Funding site linked to Canadian truckers protest hacked, donor information leaked online

GiveSendGo, a crowdfunding website that was used to obtain donations for the “Freedom Convoy” protest organized by Canadian truckers, was taken offline in an apparent hack and information about alleged donors leaked online.
On Sunday evening, the GiveSendGo domain started redirecting to a new domain — GiveSendGone[.]wtf – and show a video loop of Disney’s Frozen, as the first noted by daily item journalist Mikaël Thalen. The video was accompanied by text criticizing the fundraising site and linking it to the January 6 uprising in the United States.
GiveSendGo, which bills itself as “the number one Christian crowdfunding platform”, had already has established itself as the essential platform for a fundraiser to cover the legal fees of Trump supporters accused of participating in the Capitol insurrection.
It quickly became the number one fundraising choice for the so-called “Freedom Convoy” after the larger GoFundMe platform. said it would withhold millions of dollars in donations to truckers, citing police reports of violence and other illegal activity. Canadian banks had already begun blocking funds linked to the convoy, with TD freeze two personal accounts containing over $1 million in donor funding.
As donors flocked to the new platform, a security researcher TechCrunch alerted that an Amazon S3 bucket – a cloud storage service used to host online files – had been configured insecurely by GiveSendGo and exposed gigabytes of Freedom Convoy donor data, including photos and passport scans.

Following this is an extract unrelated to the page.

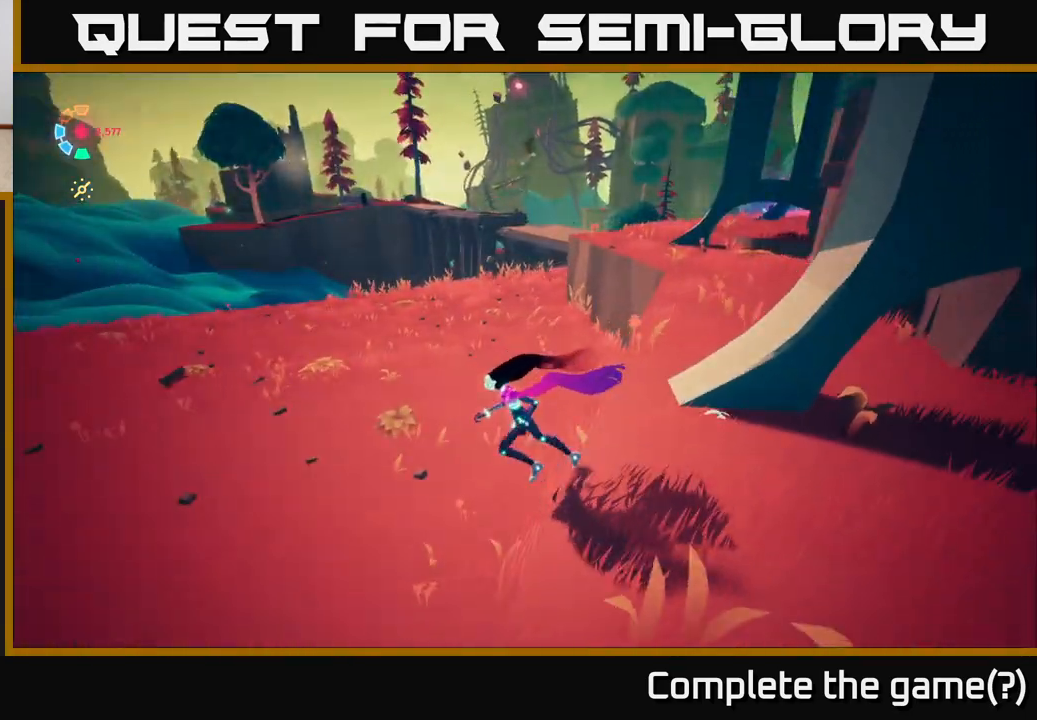
{"buttons": ["L2"], "left_stick": "up-left", "right_stick": "up-right", "events": [[33, "left_stick", "up-left"], [133, "right_stick", "up-right"], [417, "L2", "down"]]}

The cloud storage issue was reportedly resolved last week after TechCrunch notified GiveSendGo’s management team, and the latest hack appears to be a new site compromise.
The leaked donor information was obtained by the data leak hosting website Distributed Secrets Denialwhich gave access only to journalists and researchers due to the presence of sensitive personal information.

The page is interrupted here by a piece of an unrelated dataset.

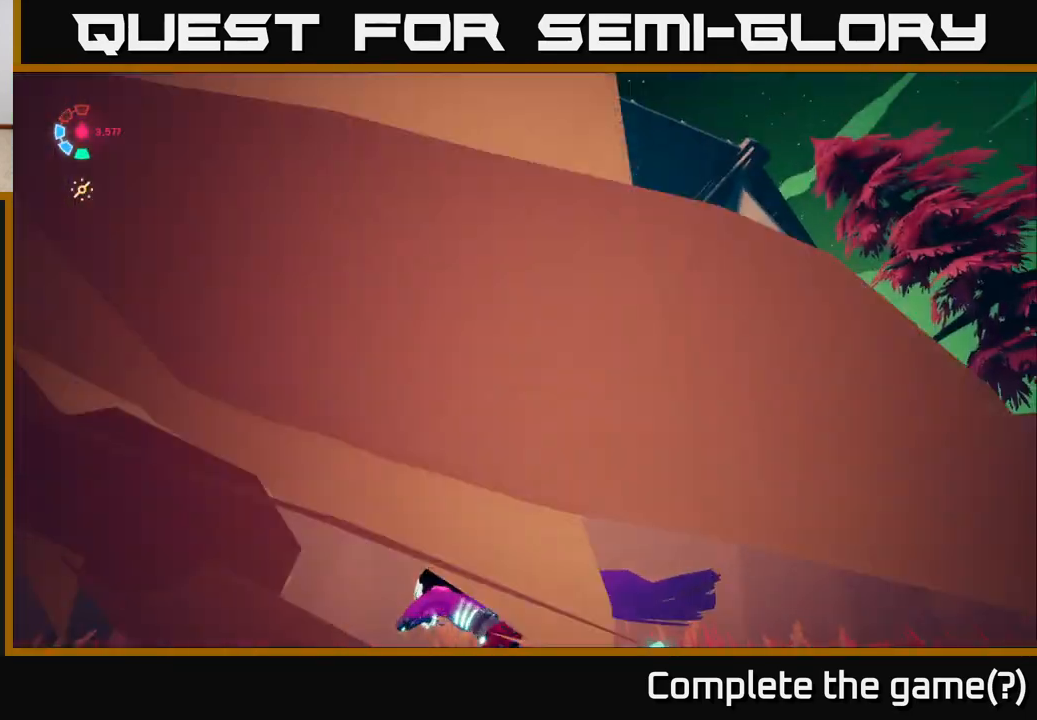
{"buttons": ["A", "L2"], "left_stick": "up-left", "right_stick": "center", "events": [[50, "right_stick", "center"], [133, "right_stick", "down"], [400, "right_stick", "center"], [467, "A", "down"]]}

A copy of the data obtained by The edge contained nearly 93,000 entries, including names, email addresses, zip codes and country of origin. Of the email addresses listed in the database, a handful come from domains ending in “.gov,” a domain reserved for government entities, and appear to belong to employees of the TSA, Department of Justice, Bureau of Prisons and NASA.
The United States accounts for more than half of entries for the donor country, followed by Canada and Great Britain, which supports concerns raised in Canadian media that foreign money supported the protest.
A request for comment sent to GiveSendGo had not received a response at the time of publication.